This story structure is dubious at best and too cute by half, and while straight women and gay men might disagree, I find Reynolds' Will too cute by half as well. (His idea of low-key charm is my idea of smirky self-regard.) Given these issues, it's miraculous the film works at all. But it does; it gets better and richer as it goes. Brooks doesn't follow most of the predictable templates, and he's both wry and clear-eyed about the early Clinton years. We get to know Will as a young, idealistic x Democrat (there goes half the audience right there) who leaves his college sweetheart (Elizabeth Banks) back in Madison so he can join the Arkansas governor's campaign in New York City. Brooks remembers what it's like to be young, fervent and on the loose. As Will and his fellow campaign workers discuss the president-to-be ("He gets women," says one, pre-Monica Lewinsky), the atmosphere is heady, a little delusional -- very much in period.
Will's lovers include Isla Fisher, who plays an office worker who doesn't give a rip about politics. Rachel Weisz plays an opportunistic, charismatic journalist living with her former thesis adviser (a gruff and lovely turn by Kevin Kline), but not for long. When these characters arrive on the scene, the film comes to life.
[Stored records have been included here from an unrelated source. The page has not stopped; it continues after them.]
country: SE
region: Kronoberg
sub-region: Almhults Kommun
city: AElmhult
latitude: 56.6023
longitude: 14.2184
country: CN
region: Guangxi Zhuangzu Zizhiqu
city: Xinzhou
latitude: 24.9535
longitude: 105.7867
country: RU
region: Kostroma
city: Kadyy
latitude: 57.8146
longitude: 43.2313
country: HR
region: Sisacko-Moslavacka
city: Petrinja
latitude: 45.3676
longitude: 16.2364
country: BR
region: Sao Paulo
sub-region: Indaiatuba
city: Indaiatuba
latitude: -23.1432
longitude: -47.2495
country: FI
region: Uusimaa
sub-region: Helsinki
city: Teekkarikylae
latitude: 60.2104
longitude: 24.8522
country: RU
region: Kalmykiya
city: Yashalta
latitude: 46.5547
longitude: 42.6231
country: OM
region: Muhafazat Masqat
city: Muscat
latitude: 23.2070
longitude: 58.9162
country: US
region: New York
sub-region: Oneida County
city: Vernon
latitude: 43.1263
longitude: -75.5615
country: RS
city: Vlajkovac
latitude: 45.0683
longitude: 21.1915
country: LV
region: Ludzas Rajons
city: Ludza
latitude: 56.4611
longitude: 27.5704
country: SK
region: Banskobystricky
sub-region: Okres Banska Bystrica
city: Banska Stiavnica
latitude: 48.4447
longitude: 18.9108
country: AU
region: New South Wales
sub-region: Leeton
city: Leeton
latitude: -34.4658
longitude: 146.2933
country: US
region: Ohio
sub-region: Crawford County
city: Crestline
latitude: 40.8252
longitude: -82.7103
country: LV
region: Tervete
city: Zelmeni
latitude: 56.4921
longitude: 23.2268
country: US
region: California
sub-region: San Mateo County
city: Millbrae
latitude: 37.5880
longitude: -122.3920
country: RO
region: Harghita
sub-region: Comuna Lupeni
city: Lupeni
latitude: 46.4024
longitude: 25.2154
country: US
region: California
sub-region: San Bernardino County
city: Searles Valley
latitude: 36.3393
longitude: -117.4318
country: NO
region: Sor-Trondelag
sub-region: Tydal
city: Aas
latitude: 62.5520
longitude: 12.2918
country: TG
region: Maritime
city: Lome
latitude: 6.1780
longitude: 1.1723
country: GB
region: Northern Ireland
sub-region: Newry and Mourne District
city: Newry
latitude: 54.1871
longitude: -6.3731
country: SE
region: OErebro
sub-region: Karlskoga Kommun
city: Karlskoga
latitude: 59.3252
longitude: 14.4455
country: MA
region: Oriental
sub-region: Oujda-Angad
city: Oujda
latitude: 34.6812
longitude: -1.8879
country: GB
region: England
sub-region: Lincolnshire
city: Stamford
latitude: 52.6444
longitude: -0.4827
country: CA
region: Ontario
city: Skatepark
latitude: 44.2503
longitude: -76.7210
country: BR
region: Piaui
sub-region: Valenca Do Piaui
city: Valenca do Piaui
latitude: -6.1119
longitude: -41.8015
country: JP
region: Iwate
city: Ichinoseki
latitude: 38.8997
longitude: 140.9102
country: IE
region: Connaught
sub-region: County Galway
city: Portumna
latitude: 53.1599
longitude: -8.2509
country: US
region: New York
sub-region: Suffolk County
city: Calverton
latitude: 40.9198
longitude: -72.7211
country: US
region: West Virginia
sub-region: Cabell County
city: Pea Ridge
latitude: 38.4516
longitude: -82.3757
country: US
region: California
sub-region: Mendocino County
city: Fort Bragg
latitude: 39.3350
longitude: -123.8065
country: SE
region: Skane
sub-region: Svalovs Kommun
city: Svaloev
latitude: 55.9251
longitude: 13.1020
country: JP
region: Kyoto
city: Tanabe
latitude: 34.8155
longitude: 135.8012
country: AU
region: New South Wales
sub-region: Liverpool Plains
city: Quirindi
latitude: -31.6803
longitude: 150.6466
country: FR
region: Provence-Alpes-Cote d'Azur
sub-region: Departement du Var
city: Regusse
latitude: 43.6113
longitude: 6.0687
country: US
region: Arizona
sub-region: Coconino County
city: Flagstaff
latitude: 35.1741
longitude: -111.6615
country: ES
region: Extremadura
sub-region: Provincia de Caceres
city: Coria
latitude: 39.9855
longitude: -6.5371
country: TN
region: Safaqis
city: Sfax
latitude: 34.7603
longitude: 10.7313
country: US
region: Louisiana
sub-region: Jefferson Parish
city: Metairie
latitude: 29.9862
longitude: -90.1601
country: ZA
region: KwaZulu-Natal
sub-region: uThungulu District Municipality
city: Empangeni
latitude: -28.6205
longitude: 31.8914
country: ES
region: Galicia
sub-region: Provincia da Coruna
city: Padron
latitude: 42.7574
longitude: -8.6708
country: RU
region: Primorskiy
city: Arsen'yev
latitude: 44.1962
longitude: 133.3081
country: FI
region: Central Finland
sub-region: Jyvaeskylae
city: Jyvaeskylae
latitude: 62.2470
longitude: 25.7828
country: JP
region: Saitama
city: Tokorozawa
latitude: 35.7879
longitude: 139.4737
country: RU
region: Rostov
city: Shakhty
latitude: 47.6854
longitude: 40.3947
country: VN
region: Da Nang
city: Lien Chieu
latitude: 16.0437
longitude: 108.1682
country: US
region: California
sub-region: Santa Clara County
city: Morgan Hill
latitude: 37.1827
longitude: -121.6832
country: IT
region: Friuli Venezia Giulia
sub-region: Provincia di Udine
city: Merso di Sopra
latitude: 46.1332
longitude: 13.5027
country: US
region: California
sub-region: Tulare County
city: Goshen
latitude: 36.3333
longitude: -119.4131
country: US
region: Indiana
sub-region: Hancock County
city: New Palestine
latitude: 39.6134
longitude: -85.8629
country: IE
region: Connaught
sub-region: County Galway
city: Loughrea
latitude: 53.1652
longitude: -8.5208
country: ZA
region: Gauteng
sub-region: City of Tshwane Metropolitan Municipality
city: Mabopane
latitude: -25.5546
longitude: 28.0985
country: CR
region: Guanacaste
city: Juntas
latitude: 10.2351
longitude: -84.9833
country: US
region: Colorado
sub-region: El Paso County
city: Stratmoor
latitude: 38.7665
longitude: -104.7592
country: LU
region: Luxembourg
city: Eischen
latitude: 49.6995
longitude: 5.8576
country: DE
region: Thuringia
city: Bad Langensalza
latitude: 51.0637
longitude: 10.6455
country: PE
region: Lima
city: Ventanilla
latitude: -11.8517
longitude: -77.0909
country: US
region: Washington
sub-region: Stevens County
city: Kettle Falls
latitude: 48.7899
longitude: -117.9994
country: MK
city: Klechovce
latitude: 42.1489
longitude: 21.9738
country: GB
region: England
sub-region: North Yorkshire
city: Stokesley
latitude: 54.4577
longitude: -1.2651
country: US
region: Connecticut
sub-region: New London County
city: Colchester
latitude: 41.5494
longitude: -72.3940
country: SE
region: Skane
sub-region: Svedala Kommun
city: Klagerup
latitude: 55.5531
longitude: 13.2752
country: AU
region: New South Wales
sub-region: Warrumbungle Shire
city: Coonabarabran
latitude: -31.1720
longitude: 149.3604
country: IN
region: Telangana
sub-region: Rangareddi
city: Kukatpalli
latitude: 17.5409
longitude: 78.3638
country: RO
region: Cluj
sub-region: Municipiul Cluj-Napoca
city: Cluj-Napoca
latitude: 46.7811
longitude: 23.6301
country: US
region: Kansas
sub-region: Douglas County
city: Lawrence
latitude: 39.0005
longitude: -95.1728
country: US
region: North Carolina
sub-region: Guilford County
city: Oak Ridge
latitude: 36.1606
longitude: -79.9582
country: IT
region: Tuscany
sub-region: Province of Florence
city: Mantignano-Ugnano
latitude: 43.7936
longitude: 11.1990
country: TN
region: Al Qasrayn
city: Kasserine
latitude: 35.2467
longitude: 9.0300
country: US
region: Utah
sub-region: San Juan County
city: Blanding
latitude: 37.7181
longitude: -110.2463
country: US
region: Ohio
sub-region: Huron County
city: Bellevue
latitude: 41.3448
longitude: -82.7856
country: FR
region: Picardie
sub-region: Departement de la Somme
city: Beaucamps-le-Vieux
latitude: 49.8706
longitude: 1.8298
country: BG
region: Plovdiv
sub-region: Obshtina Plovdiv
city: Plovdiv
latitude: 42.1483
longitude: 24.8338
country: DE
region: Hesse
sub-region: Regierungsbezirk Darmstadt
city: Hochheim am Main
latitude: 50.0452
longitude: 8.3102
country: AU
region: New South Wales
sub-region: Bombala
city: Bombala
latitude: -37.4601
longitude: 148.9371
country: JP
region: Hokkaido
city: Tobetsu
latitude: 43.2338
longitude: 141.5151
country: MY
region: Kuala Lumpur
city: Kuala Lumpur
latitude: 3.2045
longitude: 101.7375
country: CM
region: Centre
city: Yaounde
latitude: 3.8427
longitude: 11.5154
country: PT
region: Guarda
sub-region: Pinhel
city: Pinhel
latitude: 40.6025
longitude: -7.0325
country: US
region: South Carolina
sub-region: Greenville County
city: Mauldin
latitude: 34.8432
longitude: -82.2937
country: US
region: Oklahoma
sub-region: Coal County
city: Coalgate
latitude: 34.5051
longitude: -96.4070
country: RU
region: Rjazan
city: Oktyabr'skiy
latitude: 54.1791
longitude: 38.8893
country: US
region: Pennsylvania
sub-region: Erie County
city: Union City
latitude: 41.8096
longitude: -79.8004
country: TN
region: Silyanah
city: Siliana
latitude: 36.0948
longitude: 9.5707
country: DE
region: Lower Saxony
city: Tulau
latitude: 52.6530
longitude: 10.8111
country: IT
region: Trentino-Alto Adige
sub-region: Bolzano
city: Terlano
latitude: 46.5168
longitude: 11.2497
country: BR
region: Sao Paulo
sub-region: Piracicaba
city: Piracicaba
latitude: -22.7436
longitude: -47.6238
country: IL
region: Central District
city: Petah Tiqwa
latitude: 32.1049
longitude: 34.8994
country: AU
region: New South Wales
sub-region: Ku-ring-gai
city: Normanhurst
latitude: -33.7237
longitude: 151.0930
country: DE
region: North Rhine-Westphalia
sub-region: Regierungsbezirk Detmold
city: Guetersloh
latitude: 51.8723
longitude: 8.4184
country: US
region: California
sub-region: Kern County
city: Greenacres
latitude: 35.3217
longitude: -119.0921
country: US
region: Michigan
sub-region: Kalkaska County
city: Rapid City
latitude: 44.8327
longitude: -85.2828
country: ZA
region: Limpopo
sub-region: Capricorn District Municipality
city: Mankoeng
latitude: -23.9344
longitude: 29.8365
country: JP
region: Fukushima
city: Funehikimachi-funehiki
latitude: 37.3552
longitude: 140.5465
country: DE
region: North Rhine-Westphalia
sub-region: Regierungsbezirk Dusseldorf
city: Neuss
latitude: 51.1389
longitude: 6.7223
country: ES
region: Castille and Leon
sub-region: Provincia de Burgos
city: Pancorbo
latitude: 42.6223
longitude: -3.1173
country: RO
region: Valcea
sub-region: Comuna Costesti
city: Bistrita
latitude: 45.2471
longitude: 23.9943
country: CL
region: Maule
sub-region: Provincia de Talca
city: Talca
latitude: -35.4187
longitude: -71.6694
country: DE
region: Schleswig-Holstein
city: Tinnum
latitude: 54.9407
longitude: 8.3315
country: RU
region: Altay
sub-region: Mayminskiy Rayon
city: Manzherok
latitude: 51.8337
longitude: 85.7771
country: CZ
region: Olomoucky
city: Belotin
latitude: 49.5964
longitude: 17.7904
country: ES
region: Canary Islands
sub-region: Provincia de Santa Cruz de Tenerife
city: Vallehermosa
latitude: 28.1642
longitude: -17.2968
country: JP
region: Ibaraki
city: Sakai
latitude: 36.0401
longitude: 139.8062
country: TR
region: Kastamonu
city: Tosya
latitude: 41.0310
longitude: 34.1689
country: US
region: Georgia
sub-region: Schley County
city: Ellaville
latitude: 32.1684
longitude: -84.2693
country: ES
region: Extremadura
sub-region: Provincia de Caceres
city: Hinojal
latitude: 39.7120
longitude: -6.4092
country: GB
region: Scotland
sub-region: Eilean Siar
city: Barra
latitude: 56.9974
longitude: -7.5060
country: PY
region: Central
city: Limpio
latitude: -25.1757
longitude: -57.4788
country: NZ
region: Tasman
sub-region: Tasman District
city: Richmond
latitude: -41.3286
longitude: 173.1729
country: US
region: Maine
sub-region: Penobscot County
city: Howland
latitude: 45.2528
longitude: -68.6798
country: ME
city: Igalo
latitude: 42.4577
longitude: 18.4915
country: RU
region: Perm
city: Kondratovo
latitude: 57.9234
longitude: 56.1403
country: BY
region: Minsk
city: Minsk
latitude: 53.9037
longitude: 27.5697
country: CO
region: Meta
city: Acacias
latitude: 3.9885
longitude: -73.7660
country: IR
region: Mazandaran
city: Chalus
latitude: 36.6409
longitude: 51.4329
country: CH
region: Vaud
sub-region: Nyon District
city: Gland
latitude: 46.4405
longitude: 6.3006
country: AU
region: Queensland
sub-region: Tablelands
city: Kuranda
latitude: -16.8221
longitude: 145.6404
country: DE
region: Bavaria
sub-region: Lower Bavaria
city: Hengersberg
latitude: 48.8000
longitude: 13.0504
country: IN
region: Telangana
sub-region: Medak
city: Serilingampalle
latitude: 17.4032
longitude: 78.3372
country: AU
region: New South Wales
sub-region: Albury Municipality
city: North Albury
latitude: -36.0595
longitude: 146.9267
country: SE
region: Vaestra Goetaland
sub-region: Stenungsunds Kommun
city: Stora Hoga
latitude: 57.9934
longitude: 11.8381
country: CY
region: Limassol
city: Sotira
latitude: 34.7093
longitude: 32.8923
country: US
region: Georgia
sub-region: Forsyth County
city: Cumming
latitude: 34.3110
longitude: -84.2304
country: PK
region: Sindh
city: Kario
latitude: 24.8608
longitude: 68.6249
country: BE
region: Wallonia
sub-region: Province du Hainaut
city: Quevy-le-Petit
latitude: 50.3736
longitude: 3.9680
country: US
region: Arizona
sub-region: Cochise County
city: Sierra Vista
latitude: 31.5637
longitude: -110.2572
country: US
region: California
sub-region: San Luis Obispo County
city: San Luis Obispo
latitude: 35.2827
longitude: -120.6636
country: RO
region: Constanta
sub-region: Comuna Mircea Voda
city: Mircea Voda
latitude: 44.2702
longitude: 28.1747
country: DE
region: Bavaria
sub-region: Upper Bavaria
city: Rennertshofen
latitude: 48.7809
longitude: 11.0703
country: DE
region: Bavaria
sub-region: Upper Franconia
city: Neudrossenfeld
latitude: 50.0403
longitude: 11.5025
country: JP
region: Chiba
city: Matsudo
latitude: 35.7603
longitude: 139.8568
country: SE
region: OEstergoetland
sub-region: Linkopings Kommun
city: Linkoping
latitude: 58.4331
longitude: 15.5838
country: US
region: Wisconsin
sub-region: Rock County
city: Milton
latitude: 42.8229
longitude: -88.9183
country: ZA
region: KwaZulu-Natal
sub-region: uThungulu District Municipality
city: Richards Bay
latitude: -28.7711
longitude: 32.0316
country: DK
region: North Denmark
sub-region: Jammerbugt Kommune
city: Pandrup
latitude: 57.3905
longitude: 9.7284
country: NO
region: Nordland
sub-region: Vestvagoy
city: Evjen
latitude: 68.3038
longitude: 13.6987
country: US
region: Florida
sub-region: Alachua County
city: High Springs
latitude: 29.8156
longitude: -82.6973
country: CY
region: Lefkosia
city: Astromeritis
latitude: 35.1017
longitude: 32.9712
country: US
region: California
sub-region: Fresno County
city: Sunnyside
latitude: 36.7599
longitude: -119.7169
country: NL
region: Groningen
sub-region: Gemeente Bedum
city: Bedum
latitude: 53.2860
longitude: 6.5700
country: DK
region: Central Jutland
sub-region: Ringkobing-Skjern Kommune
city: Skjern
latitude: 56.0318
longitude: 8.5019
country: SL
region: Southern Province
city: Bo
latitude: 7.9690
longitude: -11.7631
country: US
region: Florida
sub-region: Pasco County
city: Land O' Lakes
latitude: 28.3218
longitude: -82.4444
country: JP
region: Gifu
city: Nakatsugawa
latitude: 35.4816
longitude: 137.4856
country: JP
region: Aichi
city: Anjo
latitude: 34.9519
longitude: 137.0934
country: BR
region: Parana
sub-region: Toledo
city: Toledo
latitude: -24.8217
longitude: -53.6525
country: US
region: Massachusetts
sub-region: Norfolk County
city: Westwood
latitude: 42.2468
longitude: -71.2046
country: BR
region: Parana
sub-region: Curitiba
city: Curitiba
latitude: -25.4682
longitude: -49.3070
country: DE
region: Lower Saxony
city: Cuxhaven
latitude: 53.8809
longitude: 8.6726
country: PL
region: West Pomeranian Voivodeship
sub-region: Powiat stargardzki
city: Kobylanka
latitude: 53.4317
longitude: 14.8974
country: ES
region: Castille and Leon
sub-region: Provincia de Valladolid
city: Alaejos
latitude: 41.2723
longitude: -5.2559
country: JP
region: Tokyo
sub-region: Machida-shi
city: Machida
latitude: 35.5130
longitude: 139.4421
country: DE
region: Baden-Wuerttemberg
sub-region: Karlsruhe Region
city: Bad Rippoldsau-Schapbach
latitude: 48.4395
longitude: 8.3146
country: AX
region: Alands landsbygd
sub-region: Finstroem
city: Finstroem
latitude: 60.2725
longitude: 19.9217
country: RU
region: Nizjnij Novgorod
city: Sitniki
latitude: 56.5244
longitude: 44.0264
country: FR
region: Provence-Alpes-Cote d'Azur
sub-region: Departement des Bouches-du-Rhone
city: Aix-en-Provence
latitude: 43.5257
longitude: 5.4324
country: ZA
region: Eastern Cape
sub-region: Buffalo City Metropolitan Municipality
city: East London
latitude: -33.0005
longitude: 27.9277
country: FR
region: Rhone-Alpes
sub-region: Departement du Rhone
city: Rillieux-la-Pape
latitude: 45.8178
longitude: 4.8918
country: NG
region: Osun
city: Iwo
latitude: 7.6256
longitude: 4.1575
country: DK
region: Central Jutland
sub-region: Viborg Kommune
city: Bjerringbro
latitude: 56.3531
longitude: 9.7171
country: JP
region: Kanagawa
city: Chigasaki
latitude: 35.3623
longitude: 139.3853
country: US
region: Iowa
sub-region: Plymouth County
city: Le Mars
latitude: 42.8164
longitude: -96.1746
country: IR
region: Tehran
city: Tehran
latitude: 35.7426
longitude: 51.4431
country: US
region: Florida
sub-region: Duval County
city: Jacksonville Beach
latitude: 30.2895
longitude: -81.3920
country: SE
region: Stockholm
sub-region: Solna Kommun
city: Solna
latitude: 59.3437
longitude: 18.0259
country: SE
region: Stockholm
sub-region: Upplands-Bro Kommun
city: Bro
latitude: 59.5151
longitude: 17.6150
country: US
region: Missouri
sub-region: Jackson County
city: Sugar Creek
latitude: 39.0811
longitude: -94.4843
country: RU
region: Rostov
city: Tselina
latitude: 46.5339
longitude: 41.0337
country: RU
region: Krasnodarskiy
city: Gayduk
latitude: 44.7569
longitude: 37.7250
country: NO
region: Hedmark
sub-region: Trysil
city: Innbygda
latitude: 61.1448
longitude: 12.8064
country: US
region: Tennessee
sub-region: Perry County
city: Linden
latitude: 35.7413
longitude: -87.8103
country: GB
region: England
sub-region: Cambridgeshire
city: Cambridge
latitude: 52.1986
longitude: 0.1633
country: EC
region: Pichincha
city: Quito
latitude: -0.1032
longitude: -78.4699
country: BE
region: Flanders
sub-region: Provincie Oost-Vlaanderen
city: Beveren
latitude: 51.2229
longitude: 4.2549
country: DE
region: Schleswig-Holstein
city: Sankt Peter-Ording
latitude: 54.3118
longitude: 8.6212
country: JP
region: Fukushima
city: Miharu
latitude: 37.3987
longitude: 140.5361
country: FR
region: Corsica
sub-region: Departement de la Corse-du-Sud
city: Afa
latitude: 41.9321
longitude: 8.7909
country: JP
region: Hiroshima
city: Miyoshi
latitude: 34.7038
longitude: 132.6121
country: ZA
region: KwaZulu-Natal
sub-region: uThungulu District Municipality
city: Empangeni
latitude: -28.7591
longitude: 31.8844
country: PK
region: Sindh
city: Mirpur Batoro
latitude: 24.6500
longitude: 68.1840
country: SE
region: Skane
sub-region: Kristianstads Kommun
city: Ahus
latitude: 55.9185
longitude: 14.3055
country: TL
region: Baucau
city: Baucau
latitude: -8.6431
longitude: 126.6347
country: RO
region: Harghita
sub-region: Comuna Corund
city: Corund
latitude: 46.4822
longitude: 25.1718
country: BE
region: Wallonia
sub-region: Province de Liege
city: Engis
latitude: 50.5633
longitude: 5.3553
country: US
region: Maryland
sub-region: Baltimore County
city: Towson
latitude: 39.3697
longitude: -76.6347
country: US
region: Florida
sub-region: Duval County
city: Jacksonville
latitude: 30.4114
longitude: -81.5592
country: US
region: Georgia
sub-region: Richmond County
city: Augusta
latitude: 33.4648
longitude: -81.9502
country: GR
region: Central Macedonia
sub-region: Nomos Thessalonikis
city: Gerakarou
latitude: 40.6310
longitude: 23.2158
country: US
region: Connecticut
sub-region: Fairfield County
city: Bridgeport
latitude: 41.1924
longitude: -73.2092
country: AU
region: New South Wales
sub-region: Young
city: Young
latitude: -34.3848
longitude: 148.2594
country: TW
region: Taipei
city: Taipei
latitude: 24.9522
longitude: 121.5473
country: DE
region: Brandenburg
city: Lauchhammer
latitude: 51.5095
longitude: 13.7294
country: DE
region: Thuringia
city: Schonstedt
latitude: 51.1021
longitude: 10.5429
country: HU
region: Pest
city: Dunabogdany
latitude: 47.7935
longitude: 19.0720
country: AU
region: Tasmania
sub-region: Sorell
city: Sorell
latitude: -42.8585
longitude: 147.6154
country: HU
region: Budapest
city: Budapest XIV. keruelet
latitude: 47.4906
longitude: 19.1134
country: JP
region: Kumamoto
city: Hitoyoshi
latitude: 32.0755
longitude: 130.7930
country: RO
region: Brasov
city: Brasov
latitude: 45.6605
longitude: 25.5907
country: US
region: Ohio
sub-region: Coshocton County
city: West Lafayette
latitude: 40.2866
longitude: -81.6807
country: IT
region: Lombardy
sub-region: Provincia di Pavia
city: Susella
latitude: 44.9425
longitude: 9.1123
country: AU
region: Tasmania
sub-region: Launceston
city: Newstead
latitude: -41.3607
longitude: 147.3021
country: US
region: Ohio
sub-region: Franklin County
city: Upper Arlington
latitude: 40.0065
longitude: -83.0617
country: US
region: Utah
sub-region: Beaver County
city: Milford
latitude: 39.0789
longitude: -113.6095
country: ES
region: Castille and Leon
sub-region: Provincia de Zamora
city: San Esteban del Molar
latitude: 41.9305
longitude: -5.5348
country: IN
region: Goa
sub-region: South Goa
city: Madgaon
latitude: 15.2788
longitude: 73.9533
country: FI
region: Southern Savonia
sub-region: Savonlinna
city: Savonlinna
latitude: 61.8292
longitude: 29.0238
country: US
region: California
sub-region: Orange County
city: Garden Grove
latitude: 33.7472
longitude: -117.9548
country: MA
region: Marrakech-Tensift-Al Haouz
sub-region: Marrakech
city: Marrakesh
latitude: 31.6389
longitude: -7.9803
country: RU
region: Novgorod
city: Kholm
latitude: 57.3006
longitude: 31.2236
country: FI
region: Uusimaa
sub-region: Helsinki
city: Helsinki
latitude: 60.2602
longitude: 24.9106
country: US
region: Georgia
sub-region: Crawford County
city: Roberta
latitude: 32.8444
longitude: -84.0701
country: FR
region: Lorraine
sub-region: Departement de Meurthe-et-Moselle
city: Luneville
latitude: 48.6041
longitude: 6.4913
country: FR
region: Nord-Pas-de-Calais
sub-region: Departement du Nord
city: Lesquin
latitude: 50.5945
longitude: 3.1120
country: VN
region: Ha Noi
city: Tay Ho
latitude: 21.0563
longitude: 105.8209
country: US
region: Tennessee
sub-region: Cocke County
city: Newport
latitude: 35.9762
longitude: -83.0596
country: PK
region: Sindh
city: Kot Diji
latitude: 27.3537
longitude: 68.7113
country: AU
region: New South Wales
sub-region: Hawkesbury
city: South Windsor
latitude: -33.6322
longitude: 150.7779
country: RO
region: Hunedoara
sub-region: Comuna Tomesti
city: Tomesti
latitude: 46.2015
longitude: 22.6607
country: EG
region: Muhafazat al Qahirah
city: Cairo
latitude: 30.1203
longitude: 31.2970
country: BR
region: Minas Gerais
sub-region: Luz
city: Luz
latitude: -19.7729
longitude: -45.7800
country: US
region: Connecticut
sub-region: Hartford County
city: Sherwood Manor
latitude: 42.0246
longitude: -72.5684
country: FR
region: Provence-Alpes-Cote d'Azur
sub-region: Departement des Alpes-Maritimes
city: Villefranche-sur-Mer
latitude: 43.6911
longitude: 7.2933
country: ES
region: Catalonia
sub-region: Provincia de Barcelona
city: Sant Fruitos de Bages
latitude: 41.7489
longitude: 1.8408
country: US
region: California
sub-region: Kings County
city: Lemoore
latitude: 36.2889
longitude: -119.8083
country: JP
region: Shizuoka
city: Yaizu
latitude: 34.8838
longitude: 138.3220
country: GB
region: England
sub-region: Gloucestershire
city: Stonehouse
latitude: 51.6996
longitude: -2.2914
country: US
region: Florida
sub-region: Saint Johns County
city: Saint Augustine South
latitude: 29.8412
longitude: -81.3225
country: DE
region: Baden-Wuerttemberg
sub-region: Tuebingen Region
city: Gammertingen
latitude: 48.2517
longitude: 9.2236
Like so many makers of romantic comedy before him, Brooks plants one foot in Hollywood (the stuff with the kid) and the other on planet Earth (the scenes with Weisz and Kline, among others, which are unusually well-acted).
Ryan's contribution is one of affable skill in search of more distinctive qualities. Yet you stick with the film; there's just enough truth and wit amid the contrivances to reward your attention. We learn something from every relationship, the film says.
And sometimes we're asked to reassess the lessons.